Ministers are likely to ask officials to look into the implications of Russia's nuclear strategy for the alliance, and only then could there be any consideration of whether any changes were needed to NATO's nuclear posture.

 

At a time of heightened tension with the West, Russia has not been shy about reasserting its status as a nuclear power.

 

President Vladimir Putin pointedly noted last August that Russia was a leading nuclear power when he advised potential enemies: "It's best not to mess with us."

 

A report by the U.S. Congressional Research Service last year said Russia "seems to have increased its reliance on nuclear weapons in its national security concept."

 

Russia has embarked on a multibillion-dollar military modernization program and Russia's top general, Valery Gerasimov, said last week that support for Russia's strategic nuclear forces combined with improvements in conventional forces would ensure that the United States and NATO did not gain military superiority.

 

He said the Russian military would receive more than 50 new intercontinental nuclear missiles this year.

 

In December, Putin signed a new military doctrine, naming NATO expansion as a key risk.
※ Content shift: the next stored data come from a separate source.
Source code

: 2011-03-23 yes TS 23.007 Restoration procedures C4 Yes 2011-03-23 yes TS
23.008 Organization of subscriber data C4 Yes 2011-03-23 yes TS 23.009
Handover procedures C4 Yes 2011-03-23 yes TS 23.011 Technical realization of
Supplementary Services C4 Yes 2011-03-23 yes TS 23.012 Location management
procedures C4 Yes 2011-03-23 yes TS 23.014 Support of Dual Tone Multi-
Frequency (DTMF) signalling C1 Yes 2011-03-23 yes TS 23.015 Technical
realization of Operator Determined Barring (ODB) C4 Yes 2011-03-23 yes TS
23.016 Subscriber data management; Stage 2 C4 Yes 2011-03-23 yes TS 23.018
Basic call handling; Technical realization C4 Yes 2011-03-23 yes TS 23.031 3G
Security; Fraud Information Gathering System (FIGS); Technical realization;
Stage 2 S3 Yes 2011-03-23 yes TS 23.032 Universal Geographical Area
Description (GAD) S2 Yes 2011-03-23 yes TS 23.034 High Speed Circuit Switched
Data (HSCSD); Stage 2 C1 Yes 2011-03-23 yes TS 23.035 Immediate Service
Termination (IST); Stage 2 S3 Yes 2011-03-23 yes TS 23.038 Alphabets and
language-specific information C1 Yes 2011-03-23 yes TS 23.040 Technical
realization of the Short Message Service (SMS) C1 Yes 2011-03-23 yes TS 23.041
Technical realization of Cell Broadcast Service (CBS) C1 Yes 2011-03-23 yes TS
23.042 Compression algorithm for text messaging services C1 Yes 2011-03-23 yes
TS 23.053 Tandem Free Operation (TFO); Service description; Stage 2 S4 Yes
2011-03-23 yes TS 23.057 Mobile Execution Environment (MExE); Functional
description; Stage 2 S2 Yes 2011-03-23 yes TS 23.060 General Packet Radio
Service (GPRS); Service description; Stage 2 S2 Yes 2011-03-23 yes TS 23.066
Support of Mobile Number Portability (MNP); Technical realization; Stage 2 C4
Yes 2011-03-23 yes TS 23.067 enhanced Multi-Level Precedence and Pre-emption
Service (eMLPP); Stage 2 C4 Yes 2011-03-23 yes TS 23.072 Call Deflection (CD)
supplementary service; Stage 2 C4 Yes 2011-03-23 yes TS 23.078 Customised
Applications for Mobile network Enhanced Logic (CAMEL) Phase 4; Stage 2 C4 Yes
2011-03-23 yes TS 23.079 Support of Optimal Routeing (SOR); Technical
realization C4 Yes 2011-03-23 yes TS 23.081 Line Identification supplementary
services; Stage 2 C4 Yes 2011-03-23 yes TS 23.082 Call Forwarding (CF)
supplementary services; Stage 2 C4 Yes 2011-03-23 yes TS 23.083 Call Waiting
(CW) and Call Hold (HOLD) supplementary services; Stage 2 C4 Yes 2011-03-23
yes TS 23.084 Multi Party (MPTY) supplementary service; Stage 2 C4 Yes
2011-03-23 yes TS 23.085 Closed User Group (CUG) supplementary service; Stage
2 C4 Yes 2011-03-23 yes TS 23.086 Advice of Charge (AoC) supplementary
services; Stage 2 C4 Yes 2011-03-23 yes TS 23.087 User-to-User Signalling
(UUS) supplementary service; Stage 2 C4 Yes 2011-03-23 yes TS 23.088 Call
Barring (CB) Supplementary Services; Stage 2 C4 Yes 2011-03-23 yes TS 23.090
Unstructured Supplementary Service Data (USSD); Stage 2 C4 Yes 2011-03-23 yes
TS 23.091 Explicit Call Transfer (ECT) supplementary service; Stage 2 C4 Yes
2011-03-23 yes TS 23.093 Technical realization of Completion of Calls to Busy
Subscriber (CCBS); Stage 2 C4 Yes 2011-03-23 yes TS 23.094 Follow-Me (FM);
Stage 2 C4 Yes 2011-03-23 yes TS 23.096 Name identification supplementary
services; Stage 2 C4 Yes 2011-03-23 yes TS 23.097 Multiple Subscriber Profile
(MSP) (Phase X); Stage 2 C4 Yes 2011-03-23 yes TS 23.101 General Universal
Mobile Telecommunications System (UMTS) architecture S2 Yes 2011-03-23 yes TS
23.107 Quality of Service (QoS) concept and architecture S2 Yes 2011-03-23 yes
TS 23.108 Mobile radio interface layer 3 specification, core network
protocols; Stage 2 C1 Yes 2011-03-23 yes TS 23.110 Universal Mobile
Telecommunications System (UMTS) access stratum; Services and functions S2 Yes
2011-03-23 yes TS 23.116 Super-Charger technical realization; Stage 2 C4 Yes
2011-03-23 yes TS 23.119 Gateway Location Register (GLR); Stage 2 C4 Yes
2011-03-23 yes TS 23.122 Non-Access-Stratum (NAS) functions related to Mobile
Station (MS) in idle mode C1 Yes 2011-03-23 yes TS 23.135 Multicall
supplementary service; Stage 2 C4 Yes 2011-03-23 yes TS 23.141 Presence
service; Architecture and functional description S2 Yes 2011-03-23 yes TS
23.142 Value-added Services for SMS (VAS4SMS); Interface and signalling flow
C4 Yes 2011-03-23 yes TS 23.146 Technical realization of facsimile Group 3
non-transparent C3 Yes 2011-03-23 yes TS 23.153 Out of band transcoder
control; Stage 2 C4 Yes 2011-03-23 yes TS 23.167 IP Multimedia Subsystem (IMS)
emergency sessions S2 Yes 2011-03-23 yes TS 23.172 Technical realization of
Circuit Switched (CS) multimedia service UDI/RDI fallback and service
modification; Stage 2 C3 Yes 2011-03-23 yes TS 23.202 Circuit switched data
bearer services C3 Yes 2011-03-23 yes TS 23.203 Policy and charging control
Before the new doctrine was agreed, there had been some calls from the military to restore to the doctrine a line about the right to a first nuclear strike.

 

Doctrine

This was not included in the new doctrine, however, which says Russia reserves the right to use nuclear weapons in response to a nuclear strike or a conventional attack that endangered the state's existence.

 

NATO's 2010 "strategic concept" says deterrence, "based on an appropriate mix of nuclear and conventional capabilities, remains a core element of our overall strategy."

 

Washington and Moscow have traded accusations that the other has violated a Cold War-era arms control agreement.

 

The United States accuses Moscow of violating the 1987 Intermediate-Range Nuclear Forces treaty by testing a ground-launched cruise missile. Russia argues that Washington's use of drones and other intermediate-range arms amounts to a violation of the treaty.

 

A senior NATO official said Russia's Zapad exercise in 2013 was "supposed to be a counter-terrorism exercise but it involved the [simulated] use of nuclear weapons."

 

The Arms Control Association (ACA), a Washington-based advocacy group, estimates Russia has about 1,512 strategic, or long-range, nuclear warheads, a further 1,000 non-deployed strategic warheads and about 2,000 tactical nuclear warheads.